The problem lies in the fact that sometimes the tokenizer and the actual LLM are trained on different data sets, and what was prevalent in the tokenizer data set is not in the LLM data set for whatever reason. The result is that while the tokenizer picks up certain words that it sees frequently, the model is not sufficiently trained on them and never fully understands what these “under-trained” tokens mean. In the _SolidGoldMagikarp case, the username was likely included in the tokenizer training data but not in the actual GPT training data, leaving GPT at a loss about what to do with the token. “And if it has to say something … it gets kind of a random signal and can do really strange things,” Land says.

And different models could glitch differently in this situation. “Like, Llama 3 always gives back empty space but sometimes then talks about the empty space as if there was something there. With other models, I think Gemini, when you give it one of these tokens, it provides a beautiful essay about aluminum, and [the question] didn’t have anything to do with aluminum,” says Land.
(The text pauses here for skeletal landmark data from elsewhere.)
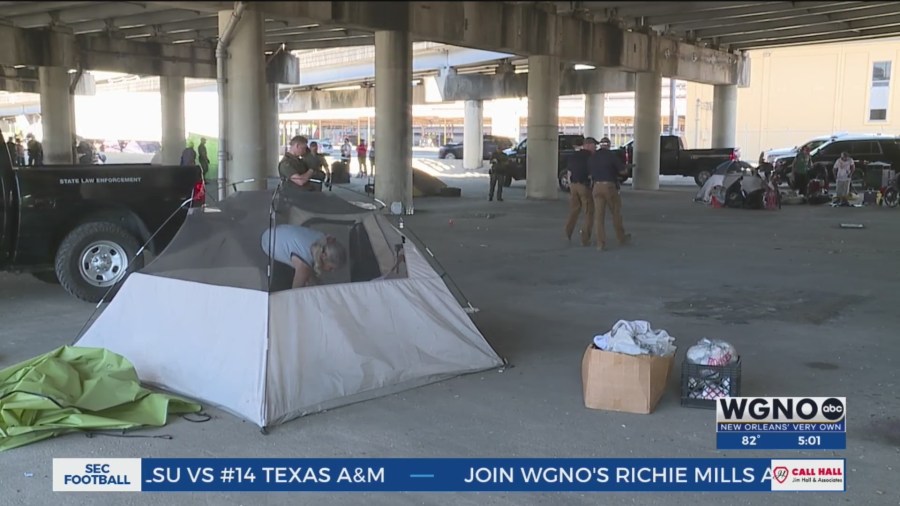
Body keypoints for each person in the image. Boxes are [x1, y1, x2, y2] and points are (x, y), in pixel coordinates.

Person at [260, 225, 347, 288]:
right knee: (305, 277)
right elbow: (295, 293)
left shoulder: (323, 239)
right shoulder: (304, 266)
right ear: (323, 256)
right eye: (331, 268)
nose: (332, 271)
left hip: (276, 229)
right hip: (267, 243)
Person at [588, 137, 631, 251]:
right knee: (616, 212)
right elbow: (622, 171)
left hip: (596, 187)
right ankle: (621, 237)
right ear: (609, 145)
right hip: (609, 187)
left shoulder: (593, 157)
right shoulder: (612, 156)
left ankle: (600, 244)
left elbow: (590, 172)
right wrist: (623, 170)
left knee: (599, 217)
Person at [564, 137, 595, 246]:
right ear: (588, 145)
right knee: (589, 212)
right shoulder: (591, 157)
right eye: (593, 145)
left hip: (573, 186)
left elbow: (569, 172)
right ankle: (585, 238)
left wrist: (570, 185)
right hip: (584, 186)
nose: (595, 147)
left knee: (574, 210)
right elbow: (592, 173)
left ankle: (568, 231)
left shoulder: (573, 156)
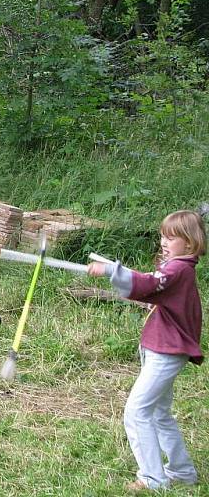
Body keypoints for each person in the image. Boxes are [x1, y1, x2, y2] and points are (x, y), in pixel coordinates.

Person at [87, 210, 205, 491]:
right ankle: (182, 471)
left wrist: (110, 270)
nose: (164, 242)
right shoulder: (177, 268)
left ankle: (153, 479)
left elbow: (149, 283)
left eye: (172, 238)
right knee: (158, 413)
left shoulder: (178, 270)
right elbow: (149, 282)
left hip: (166, 353)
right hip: (162, 350)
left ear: (189, 243)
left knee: (136, 410)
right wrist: (116, 271)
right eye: (163, 236)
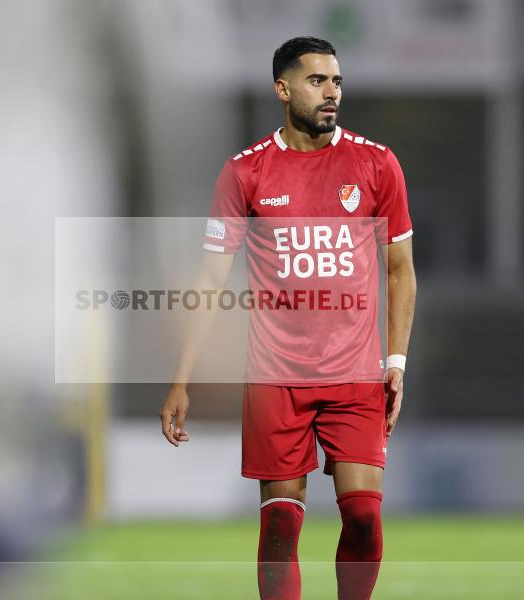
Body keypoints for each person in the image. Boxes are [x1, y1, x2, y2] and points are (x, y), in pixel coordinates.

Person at [160, 36, 416, 599]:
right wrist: (182, 377)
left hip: (354, 374)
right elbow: (210, 278)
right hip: (276, 377)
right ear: (283, 89)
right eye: (317, 81)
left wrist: (395, 360)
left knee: (365, 519)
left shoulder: (376, 164)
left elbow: (401, 270)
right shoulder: (246, 173)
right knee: (280, 525)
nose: (332, 93)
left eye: (337, 82)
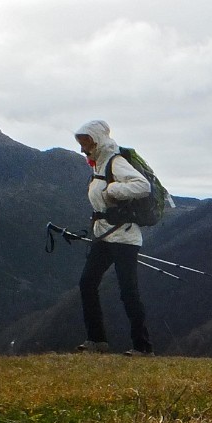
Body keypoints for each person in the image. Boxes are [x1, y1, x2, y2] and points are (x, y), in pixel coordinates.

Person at [74, 120, 154, 356]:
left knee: (128, 291)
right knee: (87, 283)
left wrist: (113, 191)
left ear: (97, 140)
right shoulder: (98, 165)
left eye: (85, 142)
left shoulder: (115, 162)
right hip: (105, 235)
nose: (82, 148)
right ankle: (96, 340)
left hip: (125, 238)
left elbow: (143, 186)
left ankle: (142, 346)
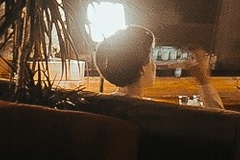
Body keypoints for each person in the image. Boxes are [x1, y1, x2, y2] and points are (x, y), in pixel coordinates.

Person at [94, 25, 223, 108]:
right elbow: (220, 128)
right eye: (151, 57)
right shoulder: (156, 113)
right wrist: (204, 81)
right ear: (142, 68)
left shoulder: (98, 106)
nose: (154, 64)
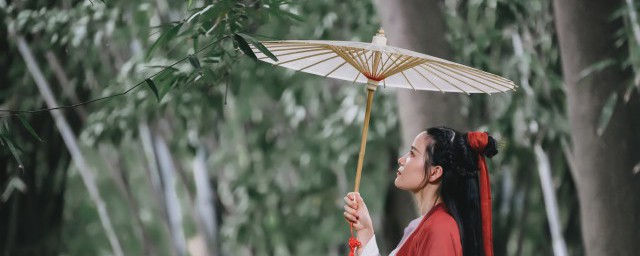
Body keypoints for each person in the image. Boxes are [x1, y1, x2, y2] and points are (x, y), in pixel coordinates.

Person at [343, 126, 498, 256]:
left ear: (434, 172)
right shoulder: (424, 226)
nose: (401, 160)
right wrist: (365, 229)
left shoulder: (440, 230)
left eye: (412, 153)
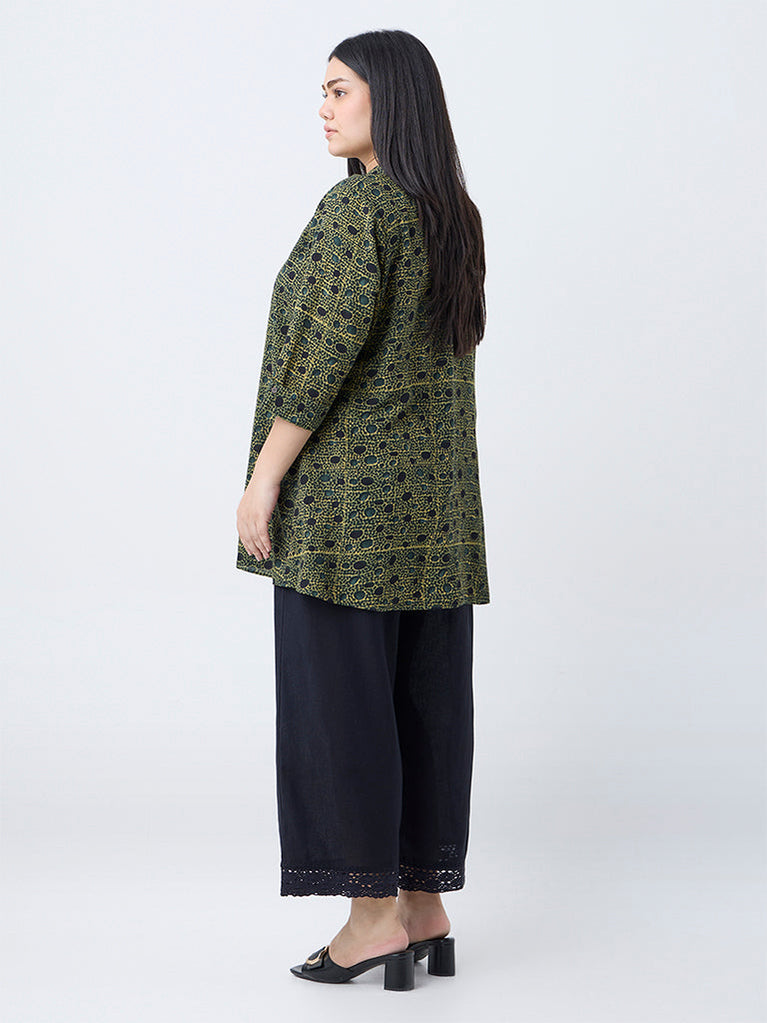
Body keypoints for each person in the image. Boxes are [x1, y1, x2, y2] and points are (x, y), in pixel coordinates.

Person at [235, 29, 490, 991]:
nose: (323, 106)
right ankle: (424, 901)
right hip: (435, 519)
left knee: (339, 708)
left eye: (339, 89)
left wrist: (263, 480)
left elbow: (318, 362)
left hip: (345, 518)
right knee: (424, 703)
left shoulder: (358, 210)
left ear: (391, 95)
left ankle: (371, 918)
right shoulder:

To solve this problem, the data set used for training the tokenizer should well represent the data set for the LLM, he says, so there won’t be mismatches between them. If the actual model has gone through safety filters to clean out porn or spam content, the same filters should be applied to the tokenizer data. In reality, this is sometimes hard to do because training LLMs takes months and involves constant improvement, with spam content being filtered out, while token training is usually done at an early stage and may not involve the same level of filtering. 

While experts agree it’s not too difficult to solve the issue, it could get complicated as the result gets looped into multi-step intra-model processes, or when the polluted tokens and models get inherited in future iterations. For example, it’s not possible to publicly test GPT-4o’s video and audio functions yet, and it’s unclear whether they suffer from the same glitches that can be caused by these Chinese tokens.

“The robustness of visual input is worse than text input in multimodal models,” says Geng, whose research focus is on visual models. Filtering a text data set is relatively easy, but filtering visual elements will be even harder. “The same issue with these Chinese spam tokens could become bigger with visual tokens,” he says.